▶ [YOUR GOAL] The whole listing below is to be output exactly, with no line skipped.

▶ [EXCERPTED RECORDS]
--- START ---
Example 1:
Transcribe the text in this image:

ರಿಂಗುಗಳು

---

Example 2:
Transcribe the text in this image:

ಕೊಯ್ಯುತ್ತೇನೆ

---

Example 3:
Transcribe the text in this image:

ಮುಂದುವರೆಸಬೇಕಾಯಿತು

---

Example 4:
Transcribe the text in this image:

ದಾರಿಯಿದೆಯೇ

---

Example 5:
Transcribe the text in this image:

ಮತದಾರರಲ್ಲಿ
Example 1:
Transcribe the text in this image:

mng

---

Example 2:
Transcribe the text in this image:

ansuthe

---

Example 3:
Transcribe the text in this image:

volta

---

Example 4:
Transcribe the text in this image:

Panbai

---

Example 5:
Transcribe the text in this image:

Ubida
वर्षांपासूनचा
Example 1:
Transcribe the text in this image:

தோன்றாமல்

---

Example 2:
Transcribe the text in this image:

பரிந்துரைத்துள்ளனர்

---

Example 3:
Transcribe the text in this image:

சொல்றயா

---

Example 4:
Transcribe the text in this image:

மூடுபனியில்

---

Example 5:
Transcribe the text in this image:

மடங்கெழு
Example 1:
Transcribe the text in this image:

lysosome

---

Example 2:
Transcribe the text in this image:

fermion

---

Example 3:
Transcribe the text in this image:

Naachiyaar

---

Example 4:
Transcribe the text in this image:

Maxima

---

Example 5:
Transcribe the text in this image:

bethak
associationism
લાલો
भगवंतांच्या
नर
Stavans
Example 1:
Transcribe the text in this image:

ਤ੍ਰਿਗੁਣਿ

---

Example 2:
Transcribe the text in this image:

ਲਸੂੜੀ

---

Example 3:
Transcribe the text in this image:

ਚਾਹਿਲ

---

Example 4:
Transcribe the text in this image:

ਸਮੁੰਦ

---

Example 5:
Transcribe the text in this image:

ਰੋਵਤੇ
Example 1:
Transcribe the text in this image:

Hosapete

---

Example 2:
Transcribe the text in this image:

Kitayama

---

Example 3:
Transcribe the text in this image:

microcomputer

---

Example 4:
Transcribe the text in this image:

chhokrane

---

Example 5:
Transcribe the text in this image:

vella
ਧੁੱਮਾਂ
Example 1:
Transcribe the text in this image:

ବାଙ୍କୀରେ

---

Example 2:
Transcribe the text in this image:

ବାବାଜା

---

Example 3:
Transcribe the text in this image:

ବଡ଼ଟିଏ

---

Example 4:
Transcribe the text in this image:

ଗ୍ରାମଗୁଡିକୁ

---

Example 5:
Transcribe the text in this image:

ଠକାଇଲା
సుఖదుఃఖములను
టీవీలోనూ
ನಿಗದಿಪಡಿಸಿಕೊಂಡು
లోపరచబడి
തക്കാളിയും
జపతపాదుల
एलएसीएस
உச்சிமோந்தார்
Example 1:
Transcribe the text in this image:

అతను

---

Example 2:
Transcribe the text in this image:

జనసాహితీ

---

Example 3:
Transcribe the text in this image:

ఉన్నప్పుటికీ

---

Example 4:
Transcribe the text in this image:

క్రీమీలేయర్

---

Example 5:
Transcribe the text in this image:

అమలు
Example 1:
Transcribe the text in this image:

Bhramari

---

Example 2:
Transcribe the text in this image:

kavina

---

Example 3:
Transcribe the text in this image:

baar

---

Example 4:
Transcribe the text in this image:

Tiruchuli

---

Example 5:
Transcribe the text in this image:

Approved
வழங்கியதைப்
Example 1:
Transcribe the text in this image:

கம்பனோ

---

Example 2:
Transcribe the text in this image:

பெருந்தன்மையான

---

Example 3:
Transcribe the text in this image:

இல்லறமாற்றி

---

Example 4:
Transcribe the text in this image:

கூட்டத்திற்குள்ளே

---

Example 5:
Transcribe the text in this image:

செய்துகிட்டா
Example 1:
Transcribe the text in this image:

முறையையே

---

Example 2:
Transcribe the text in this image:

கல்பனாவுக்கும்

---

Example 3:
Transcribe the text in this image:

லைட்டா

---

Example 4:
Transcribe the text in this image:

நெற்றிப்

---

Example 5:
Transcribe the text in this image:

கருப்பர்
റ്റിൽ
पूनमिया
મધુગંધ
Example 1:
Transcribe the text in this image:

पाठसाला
--- END ---
▶ [WRITTEN RESPONSE]
Example 1:
Transcribe the text in this image:

ರಿಂಗುಗಳು

---

Example 2:
Transcribe the text in this image:

ಕೊಯ್ಯುತ್ತೇನೆ

---

Example 3:
Transcribe the text in this image:

ಮುಂದುವರೆಸಬೇಕಾಯಿತು

---

Example 4:
Transcribe the text in this image:

ದಾರಿಯಿದೆಯೇ

---

Example 5:
Transcribe the text in this image:

ಮತದಾರರಲ್ಲಿ
Example 1:
Transcribe the text in this image:

mng

---

Example 2:
Transcribe the text in this image:

ansuthe

---

Example 3:
Transcribe the text in this image:

volta

---

Example 4:
Transcribe the text in this image:

Panbai

---

Example 5:
Transcribe the text in this image:

Ubida
वर्षांपासूनचा
Example 1:
Transcribe the text in this image:

தோன்றாமல்

---

Example 2:
Transcribe the text in this image:

பரிந்துரைத்துள்ளனர்

---

Example 3:
Transcribe the text in this image:

சொல்றயா

---

Example 4:
Transcribe the text in this image:

மூடுபனியில்

---

Example 5:
Transcribe the text in this image:

மடங்கெழு
Example 1:
Transcribe the text in this image:

lysosome

---

Example 2:
Transcribe the text in this image:

fermion

---

Example 3:
Transcribe the text in this image:

Naachiyaar

---

Example 4:
Transcribe the text in this image:

Maxima

---

Example 5:
Transcribe the text in this image:

bethak
associationism
લાલો
भगवंतांच्या
नर
Stavans
Example 1:
Transcribe the text in this image:

ਤ੍ਰਿਗੁਣਿ

---

Example 2:
Transcribe the text in this image:

ਲਸੂੜੀ

---

Example 3:
Transcribe the text in this image:

ਚਾਹਿਲ

---

Example 4:
Transcribe the text in this image:

ਸਮੁੰਦ

---

Example 5:
Transcribe the text in this image:

ਰੋਵਤੇ
Example 1:
Transcribe the text in this image:

Hosapete

---

Example 2:
Transcribe the text in this image:

Kitayama

---

Example 3:
Transcribe the text in this image:

microcomputer

---

Example 4:
Transcribe the text in this image:

chhokrane

---

Example 5:
Transcribe the text in this image:

vella
ਧੁੱਮਾਂ
Example 1:
Transcribe the text in this image:

ବାଙ୍କୀରେ

---

Example 2:
Transcribe the text in this image:

ବାବାଜା

---

Example 3:
Transcribe the text in this image:

ବଡ଼ଟିଏ

---

Example 4:
Transcribe the text in this image:

ଗ୍ରାମଗୁଡିକୁ

---

Example 5:
Transcribe the text in this image:

ଠକାଇଲା
సుఖదుఃఖములను
టీవీలోనూ
ನಿಗದಿಪಡಿಸಿಕೊಂಡು
లోపరచబడి
തക്കാളിയും
జపతపాదుల
एलएसीएस
உச்சிமோந்தார்
Example 1:
Transcribe the text in this image:

అతను

---

Example 2:
Transcribe the text in this image:

జనసాహితీ

---

Example 3:
Transcribe the text in this image:

ఉన్నప్పుటికీ

---

Example 4:
Transcribe the text in this image:

క్రీమీలేయర్

---

Example 5:
Transcribe the text in this image:

అమలు
Example 1:
Transcribe the text in this image:

Bhramari

---

Example 2:
Transcribe the text in this image:

kavina

---

Example 3:
Transcribe the text in this image:

baar

---

Example 4:
Transcribe the text in this image:

Tiruchuli

---

Example 5:
Transcribe the text in this image:

Approved
வழங்கியதைப்
Example 1:
Transcribe the text in this image:

கம்பனோ

---

Example 2:
Transcribe the text in this image:

பெருந்தன்மையான

---

Example 3:
Transcribe the text in this image:

இல்லறமாற்றி

---

Example 4:
Transcribe the text in this image:

கூட்டத்திற்குள்ளே

---

Example 5:
Transcribe the text in this image:

செய்துகிட்டா
Example 1:
Transcribe the text in this image:

முறையையே

---

Example 2:
Transcribe the text in this image:

கல்பனாவுக்கும்

---

Example 3:
Transcribe the text in this image:

லைட்டா

---

Example 4:
Transcribe the text in this image:

நெற்றிப்

---

Example 5:
Transcribe the text in this image:

கருப்பர்
റ്റിൽ
पूनमिया
મધુગંધ
Example 1:
Transcribe the text in this image:

पाठसाला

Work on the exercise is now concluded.